In support of our request, we note that the Staff has previously granted no-action relief to others under similar circumstances.6 Further, although Mr. DeYoung cannot rely on the Dougherty Letters because the Order is not a Commission order, we note the Staff has granted no-action relief to others where the disqualifying events were subject to non-Commission orders.7 Finally, we note that Mr. DeYoung meets all other applicable conditions of the Dougherty Letters.8
For the foregoing reasons, we respectfully submit that permitting Mr. DeYoung to engage in solicitation activities would be consistent with the public interest, with the purpose of the Rule, and with the Commission’s policy of taking a flexible approach in applying the Rule’s disqualification provision.
In connection with this request, Mr. DeYoung undertakes:
- to conduct any solicitation arrangement entered into with any investment adviser required to be registered under Section 203 of the Advisers Act in compliance with all applicable provisions of the Rule; and
- to use his best efforts to ensure that any adviser with which he has a solicitation agreement describes the arrangement to the extent required in response to any applicable item of such adviser’s Form ADV.
For the reasons described above, we respectfully request that the Staff advise us that it will not recommend enforcement action to the Commission if an investment adviser required to be registered pursuant to Section 203 of the Advisers Act pays, and Mr. DeYoung receives, cash payments for solicitation of advisory clients notwithstanding the Order.
Please contact me (202-295-4005) or my colleague Usha Sadagopan (312-832-4573) if you have any question or would like additional information.
Very truly yours,
/s/ Richard Choi
Richard T. Choi
1 See SEC vs. James DeYoung, Litigation Release No. 10084, 28 S.E.C. Docket 606 (Aug. 4, 1983)

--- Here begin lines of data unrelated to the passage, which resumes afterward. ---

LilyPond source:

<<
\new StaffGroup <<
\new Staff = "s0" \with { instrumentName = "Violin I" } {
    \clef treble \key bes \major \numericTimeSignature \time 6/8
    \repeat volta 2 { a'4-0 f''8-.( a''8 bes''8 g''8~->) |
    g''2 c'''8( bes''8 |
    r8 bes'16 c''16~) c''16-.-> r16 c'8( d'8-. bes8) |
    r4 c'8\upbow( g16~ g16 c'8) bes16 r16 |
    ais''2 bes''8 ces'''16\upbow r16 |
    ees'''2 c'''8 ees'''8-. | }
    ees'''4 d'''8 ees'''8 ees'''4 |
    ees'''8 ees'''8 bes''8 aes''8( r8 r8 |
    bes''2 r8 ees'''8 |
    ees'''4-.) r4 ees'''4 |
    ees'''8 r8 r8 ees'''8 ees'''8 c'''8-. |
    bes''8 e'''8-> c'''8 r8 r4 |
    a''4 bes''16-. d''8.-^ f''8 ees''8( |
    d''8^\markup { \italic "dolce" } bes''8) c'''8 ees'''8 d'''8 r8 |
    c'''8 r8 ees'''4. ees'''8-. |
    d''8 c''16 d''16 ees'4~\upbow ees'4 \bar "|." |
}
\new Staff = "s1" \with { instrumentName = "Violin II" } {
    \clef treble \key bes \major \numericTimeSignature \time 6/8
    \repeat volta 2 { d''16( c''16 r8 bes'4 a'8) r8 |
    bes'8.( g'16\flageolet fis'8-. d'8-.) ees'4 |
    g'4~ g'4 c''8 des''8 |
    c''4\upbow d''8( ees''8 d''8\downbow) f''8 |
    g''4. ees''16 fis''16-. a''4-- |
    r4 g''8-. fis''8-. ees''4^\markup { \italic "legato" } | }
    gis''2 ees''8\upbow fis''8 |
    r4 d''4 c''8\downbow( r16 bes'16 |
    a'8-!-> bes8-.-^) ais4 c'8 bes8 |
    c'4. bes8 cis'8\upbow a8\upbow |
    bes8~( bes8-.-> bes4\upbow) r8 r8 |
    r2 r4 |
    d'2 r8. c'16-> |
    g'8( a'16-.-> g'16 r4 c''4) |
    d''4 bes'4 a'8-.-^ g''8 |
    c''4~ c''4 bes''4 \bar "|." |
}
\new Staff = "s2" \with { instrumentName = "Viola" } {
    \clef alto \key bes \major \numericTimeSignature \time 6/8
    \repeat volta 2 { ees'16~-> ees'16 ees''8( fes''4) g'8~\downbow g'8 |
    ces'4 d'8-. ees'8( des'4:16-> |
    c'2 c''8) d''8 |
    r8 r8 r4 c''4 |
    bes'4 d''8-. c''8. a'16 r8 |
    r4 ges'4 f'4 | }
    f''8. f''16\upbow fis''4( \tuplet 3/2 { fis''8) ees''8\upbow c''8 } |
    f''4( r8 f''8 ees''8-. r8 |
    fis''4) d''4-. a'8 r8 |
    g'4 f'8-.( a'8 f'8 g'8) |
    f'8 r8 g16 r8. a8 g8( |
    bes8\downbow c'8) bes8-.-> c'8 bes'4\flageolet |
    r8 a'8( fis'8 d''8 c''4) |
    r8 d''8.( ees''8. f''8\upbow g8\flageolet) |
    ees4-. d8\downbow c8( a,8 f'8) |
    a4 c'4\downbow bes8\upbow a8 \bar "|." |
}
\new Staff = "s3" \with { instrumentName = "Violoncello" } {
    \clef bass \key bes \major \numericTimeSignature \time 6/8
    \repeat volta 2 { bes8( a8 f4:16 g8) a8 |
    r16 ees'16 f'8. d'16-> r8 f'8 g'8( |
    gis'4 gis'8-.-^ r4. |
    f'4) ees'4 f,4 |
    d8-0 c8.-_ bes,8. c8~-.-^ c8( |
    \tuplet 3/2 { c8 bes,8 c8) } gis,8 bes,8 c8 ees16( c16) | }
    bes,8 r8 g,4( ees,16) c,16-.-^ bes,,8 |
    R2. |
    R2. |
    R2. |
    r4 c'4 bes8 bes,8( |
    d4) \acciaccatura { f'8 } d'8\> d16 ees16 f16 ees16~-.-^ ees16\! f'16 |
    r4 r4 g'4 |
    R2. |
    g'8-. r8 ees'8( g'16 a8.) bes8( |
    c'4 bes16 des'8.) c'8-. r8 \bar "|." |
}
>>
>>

2 See SEC vs. James DeYoung, No. 83-2234 (D.D.C. Aug. 3, 1983) (order granting permanent injunction).
3 See Advisers Act Release No. 615 (Feb. 2, 1978) (“Proposing Release”); Advisers Act Release No. 688 (July 12, 1979) (“Adopting Release”).
4 Proposing Release at 5.
5 Adopting Release at n. 10.
6 See, e.g., The Dreyfus Corporation, SEC Staff No-Action Letter (Mar. 9, 2001) [hereinafter “Dreyfus”]; and Kidder Peabody and Company, Inc., SEC Staff No-Action Letter (Oct. 11, 1990) [hereinafter “Kidder”].
7 See, e.g., Stephens Inc., SEC Staff No-Action Letter (Dec. 21, 2001); Salomon Brothers Inc., SEC Staff No-Action Letter (Jan. 26, 1994); and Kidder, supra note 6.
8 Because more than 20 years have passed since the entry of the Order, no disclosure thereof would be required in disclosure statements required by the Rule. We note that in prior no-action letters, the Staff has only required disclosure of disqualifying events for a ten year period following the formal disposition of the disqualifying events. See e.g., Dreyfus, supra note 6; Mitchell Hutchins Asset Management Inc., SEC Staff No-Action Letter (Jan. 2, 1998); Merrill Lynch, Pierce, Fenner & Smith, Inc., SEC Staff No-Action Letter (Aug. 7, 1997); and Interstate/Johnson Lane Corporation, SEC Staff No-Action Letter (Apr. 21, 1997). The Staff also has not required disclosure of disqualifying events when more than ten years have passed since the formal disposition of such events. See, e.g., J.B. Hanauer & Co., SEC Staff No-Action Letter (Apr. 27, 1999).